RUSSIA MONITOR

Date: 28 January 2019

Russia Supports Maduro Regime: Did Moscow Send Private Mercenaries?

It is no secret that Russia and Venezuela have been tied by a strategic alliance. Moscow actively backed subsequent regimes of Chavez and Maduro, considering the latter its top ally against the United States in the western hemisphere. Caracas has been granted billions of dollars for making further concessions for Russia’s state-run oil giant Rosneft, providing support for such regimes like Cuba and promises to develop military cooperation. Nonetheless, the deep crisis in Venezuela may now pose a serious threat to the Maduro regime, which would be a geopolitical disaster for Russia, not to mention Moscow’s financial losses. This seems to explain the Kremlin’s recent diplomatic activity, aimed essentially at supporting Maduro. Yet there emerges a question whether Russia has actually deployed several hundred of private contractors to defend the regime. This is a questionable issue while there is no evidence for their presence on Venezuelan soil.

SOURCE: KREMLIN.RU

Russia, which has provided Venezuela with a dozen loans worth a total of several billion dollars, recently expressed its strong support for Nicolas Maduro, unequivocally considering him the state’s only legal leader. In addition, the Kremlin warned Western countries, including the United States, against an attempted “coup” in the Venezuelan capital city. It is mostly Washington that backs Juan Guaido, urging other states to throw their support behind Venezuelan opposition leader as the country’s head. It is yet not known whether Moscow provides Maduro with any other forms of support, in addition to political and economic activity.

Up to 400 Russian mercenaries could have been deployed to Venezuela, Reuters agency informed on January 25. They were to join the first contingent, reportedly sent to Caracas in May 2018. Among them are allegedly private military contractors of the Russian private military company Wagner whose main aim is to beef up security of President Nicolas Maduro. A spokesperson for the Kremlin denied news reports that Russian private military contractors were in Venezuela to protect Maduro. So far, any reports on the Wagner Group’s activity in a given country were closely linked to the wish for guaranteeing safety for Putin-allied local leaders as well as that for protecting Russia’s business interests, including those of Yevgeny Prigozhin. Both of these factors occurred simultaneously in Syria, Sudan and the Central African Republic. Therefore it is essential to ask a question whether Maduro needs to be protected by the Russians or whether there are any Russian industrial facilities on Venezuelan soil that would require such protection.

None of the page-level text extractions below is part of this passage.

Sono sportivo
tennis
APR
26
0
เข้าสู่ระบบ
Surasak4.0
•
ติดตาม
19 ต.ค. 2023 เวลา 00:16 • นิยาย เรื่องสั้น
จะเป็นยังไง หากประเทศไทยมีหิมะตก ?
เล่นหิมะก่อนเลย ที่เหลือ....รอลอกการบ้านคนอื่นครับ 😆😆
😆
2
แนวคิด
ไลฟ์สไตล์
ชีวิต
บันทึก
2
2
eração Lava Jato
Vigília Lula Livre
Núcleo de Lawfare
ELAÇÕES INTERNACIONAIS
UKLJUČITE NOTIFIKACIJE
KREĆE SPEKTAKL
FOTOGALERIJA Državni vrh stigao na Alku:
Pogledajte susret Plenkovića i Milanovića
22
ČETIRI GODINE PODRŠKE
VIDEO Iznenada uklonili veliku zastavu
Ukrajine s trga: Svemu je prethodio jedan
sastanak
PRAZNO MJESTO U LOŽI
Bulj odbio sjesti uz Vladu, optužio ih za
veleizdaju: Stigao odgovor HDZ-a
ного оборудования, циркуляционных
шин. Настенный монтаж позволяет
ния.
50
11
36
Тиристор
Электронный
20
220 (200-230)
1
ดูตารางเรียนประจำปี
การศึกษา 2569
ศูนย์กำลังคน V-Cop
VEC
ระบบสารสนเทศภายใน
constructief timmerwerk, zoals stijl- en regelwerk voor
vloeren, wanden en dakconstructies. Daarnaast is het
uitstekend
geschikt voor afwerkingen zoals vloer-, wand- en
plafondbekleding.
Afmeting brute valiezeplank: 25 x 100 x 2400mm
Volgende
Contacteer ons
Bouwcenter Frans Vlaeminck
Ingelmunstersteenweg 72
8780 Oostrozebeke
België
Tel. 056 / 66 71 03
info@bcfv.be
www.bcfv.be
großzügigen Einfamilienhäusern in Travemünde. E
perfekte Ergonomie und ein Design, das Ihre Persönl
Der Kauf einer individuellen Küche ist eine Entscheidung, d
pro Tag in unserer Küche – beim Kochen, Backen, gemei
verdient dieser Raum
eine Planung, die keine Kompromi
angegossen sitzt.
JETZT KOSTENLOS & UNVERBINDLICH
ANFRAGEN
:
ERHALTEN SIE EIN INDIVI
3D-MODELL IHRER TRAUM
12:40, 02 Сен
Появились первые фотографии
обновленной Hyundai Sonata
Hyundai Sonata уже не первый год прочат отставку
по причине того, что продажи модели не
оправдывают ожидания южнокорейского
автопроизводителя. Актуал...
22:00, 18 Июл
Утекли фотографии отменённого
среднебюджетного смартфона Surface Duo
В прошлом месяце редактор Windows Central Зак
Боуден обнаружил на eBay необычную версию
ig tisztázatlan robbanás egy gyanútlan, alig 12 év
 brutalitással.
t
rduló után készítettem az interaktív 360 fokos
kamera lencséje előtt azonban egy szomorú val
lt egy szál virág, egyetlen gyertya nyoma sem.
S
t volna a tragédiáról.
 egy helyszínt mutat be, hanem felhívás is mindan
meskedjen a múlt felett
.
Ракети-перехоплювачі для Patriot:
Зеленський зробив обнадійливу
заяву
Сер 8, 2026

Yet in both cases it is difficult to come up with any obvious justification for the decision to deploy Russian private contractors to Venezuela. First, Maduro does not seem to have any problems to take care of personal protection. In addition, he enjoys the support from Venezuelan army, referred to as the third largest in the region, giving way only to the Brazilian and Colombian ones. Not to mention the Venezuelan National Guard, an elite military formation which consists of 23,000 well-equipped servicemen. It is mainly tasked with thwarting protests. Secondly, Russia does not dispose of any facilities on Venezuelan soil – unlike Syria or Sudan – where such a guard would be needed. All oil projects developed with the participation of Russia’s Rosneft are managed by Venezuelan state-run firm PDVSA.

Naturally, it cannot be straightforwardly stated that such information was fake. It can, however, be assumed that Maduro is not quite sure about the loyalty of his army of praetorians. The report that had been officially denied by the Kremlin may appear to be true as Moscow, while sending its mercenaries to Caracas, may seek to symbolically emphasize its commitment to defend the Maduro regime. Over the past few weeks, Russian state aircraft increasingly traveled to South America, making flights between Venezuela and Cuba. Also, it cannot be ruled out that Russia is currently preparing a potential scenario that would take into account evacuating Maduro and other regime-related politicians – along with their fortunes – to Cuba.